*** Opening of RECORDS PROVIDED ***

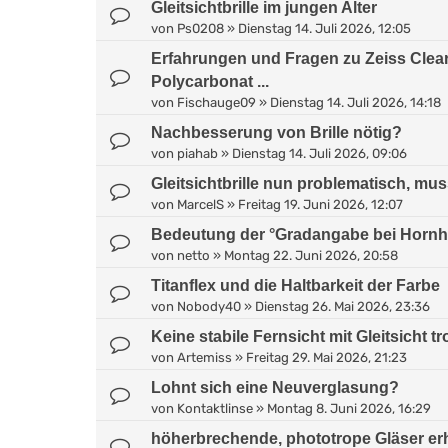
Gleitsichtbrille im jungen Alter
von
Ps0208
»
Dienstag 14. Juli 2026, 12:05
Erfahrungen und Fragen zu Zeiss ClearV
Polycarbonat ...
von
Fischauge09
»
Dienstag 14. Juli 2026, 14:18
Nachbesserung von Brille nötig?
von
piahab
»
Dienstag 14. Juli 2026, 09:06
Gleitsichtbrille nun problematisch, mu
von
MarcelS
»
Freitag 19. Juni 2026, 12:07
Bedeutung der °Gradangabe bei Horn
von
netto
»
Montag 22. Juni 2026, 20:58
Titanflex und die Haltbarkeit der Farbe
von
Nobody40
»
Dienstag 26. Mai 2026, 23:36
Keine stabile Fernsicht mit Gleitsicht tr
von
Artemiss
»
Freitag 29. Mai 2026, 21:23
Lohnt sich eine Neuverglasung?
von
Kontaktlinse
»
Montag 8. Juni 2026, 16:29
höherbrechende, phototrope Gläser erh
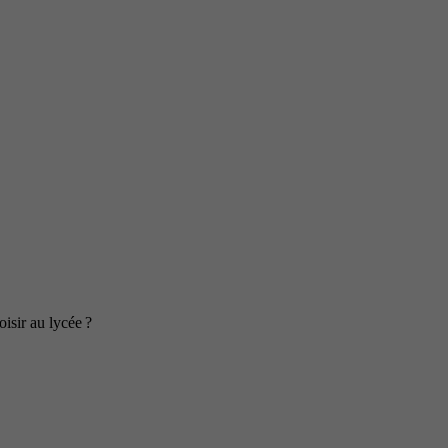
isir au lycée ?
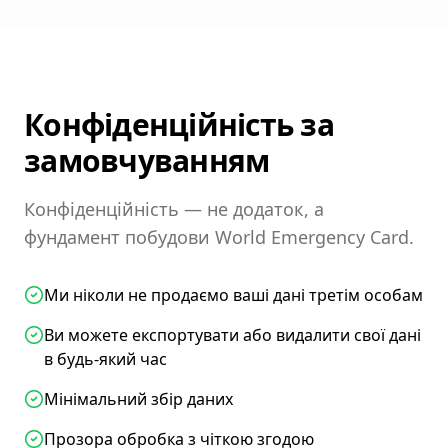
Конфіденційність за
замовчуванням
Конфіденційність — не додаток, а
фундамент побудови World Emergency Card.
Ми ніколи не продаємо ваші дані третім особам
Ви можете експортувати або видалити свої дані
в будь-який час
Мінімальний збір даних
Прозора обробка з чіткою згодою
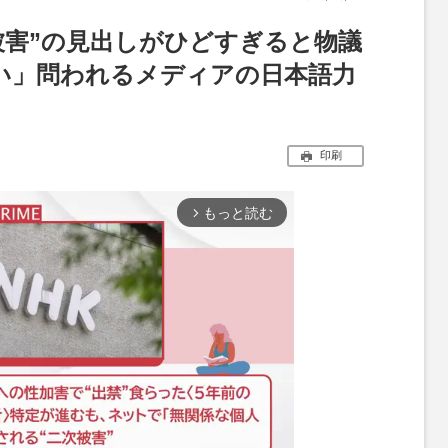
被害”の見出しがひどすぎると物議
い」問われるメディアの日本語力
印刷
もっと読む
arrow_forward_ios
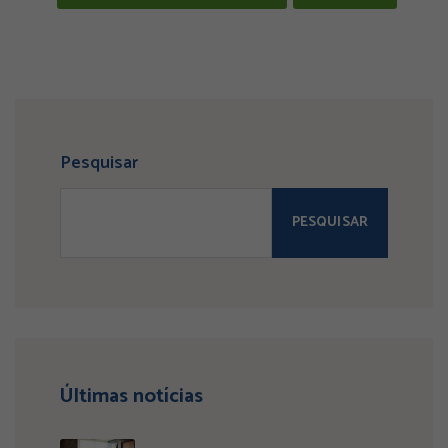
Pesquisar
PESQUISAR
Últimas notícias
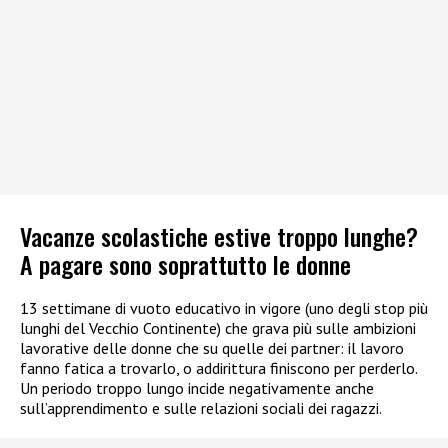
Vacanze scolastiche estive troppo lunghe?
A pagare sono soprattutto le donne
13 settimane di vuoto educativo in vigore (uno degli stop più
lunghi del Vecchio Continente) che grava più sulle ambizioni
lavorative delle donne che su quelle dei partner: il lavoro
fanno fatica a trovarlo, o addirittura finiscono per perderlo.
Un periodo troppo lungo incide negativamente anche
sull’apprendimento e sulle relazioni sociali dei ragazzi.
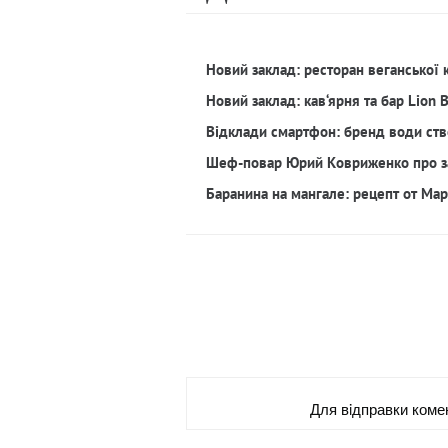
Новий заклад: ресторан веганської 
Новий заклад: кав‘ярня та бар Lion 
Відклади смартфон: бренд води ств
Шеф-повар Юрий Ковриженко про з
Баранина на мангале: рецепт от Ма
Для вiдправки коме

*** Close of RECORDS PROVIDED ***
*** Opening of RECORDS PROVIDED ***

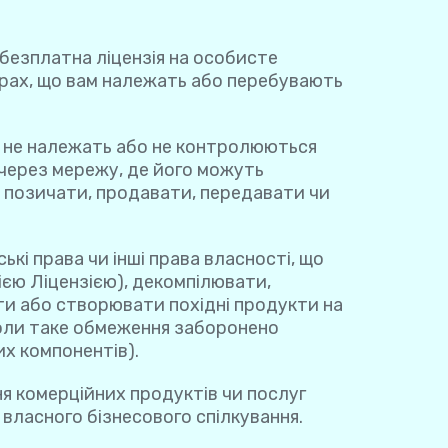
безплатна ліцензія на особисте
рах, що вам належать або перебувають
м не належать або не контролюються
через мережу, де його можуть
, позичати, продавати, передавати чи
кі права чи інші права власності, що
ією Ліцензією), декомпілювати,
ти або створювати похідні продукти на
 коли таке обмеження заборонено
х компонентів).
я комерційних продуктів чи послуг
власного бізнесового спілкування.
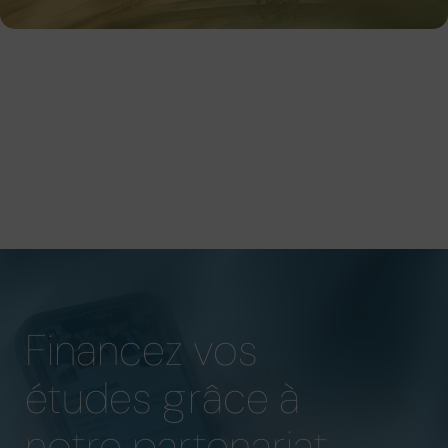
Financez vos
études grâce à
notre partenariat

*** Close of RECORDS PROVIDED ***

■ BRIEF:
Since only the number is needed, state how many lines of the listing contain the word "Dienstag".

■ EXERCISE RESPONSE:
4